*** Begin section ***
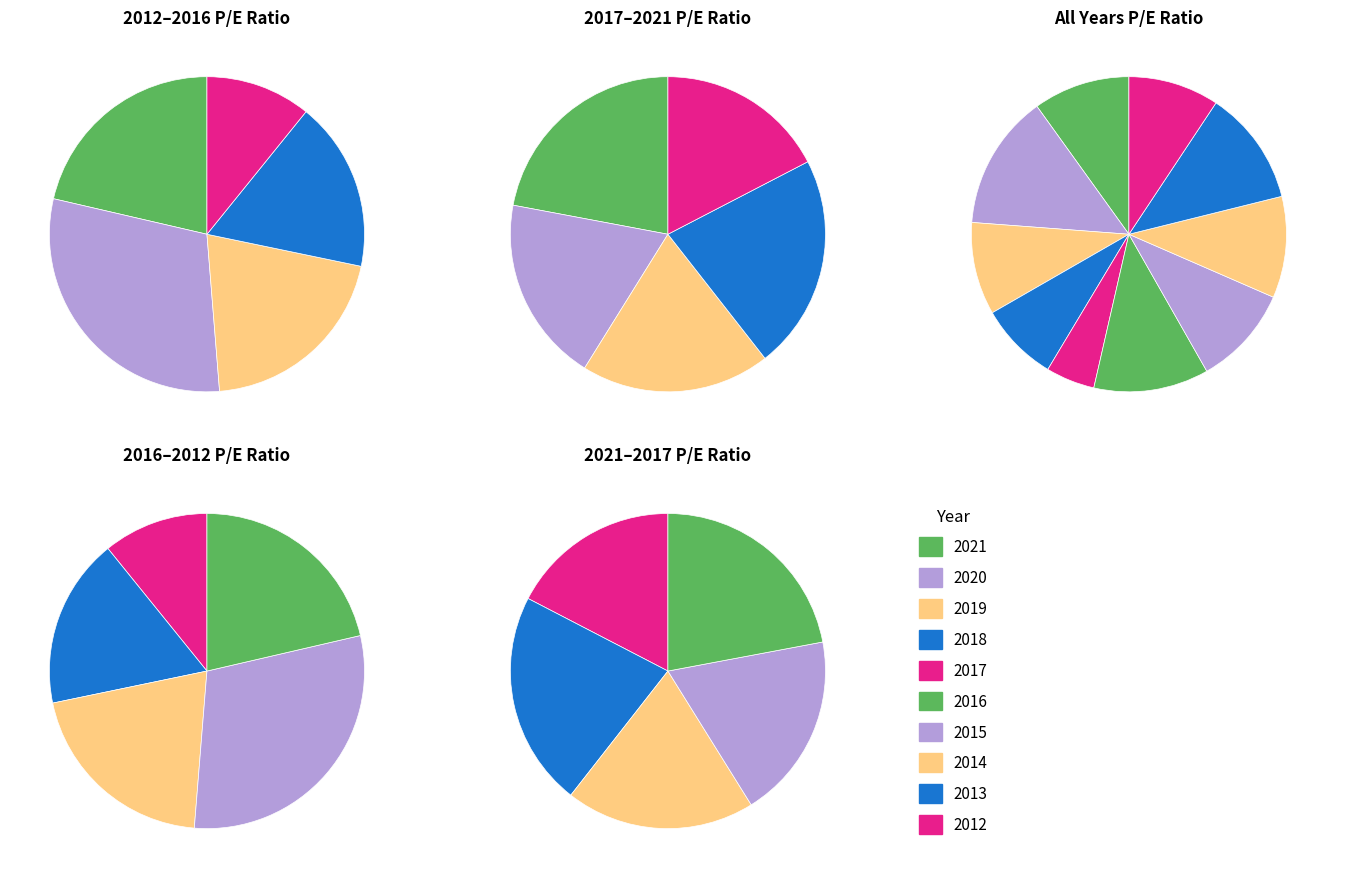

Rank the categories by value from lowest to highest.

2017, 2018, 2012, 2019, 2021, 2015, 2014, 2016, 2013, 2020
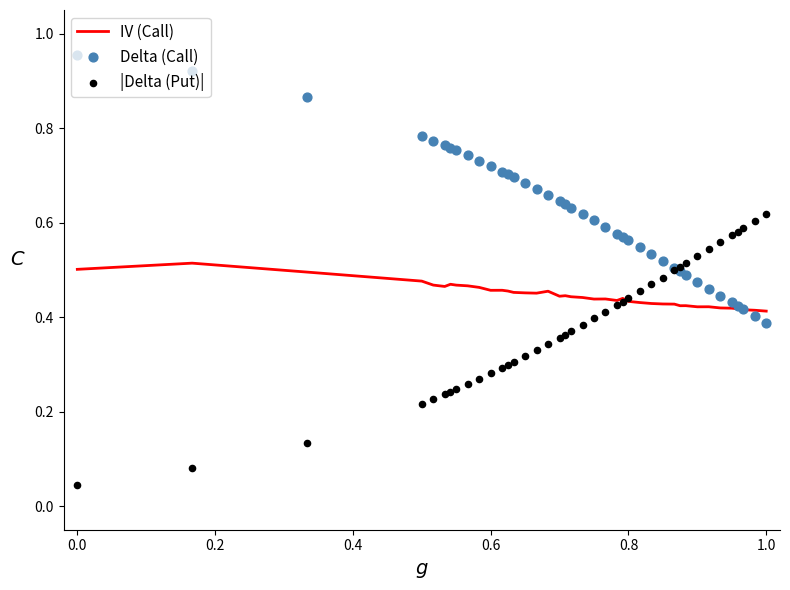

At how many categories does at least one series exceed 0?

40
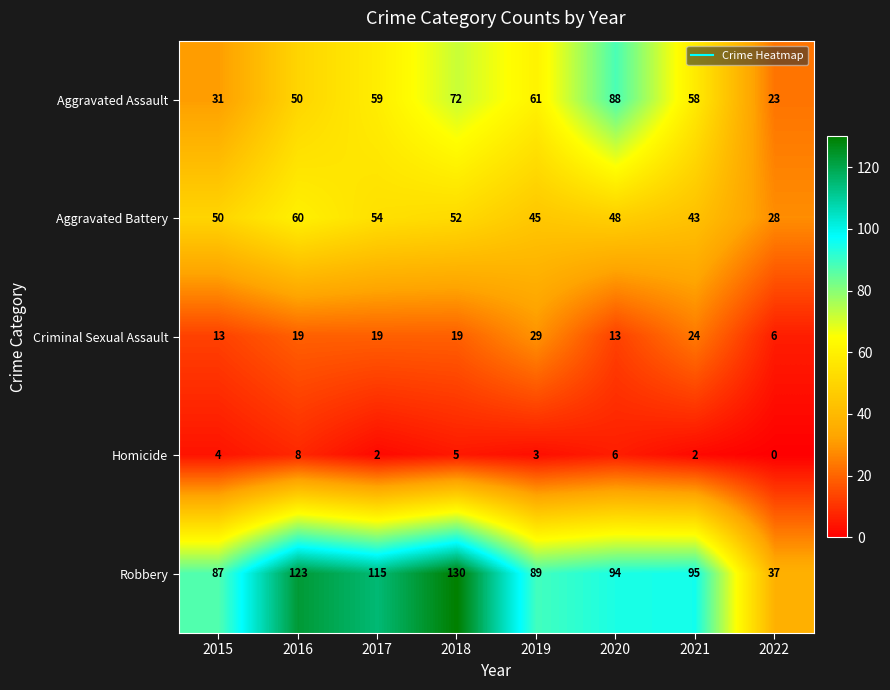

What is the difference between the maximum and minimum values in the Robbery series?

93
*** End section ***
TASK INSTRUCTIONS :: Quote the data above verbatim, reproducing every line of text without any change, and omit the pictures from your reply.

EXERCISE ANSWER ::
Rank the categories by value from lowest to highest.

2017, 2018, 2012, 2019, 2021, 2015, 2014, 2016, 2013, 2020

At how many categories does at least one series exceed 0?

40

What is the difference between the maximum and minimum values in the Robbery series?

93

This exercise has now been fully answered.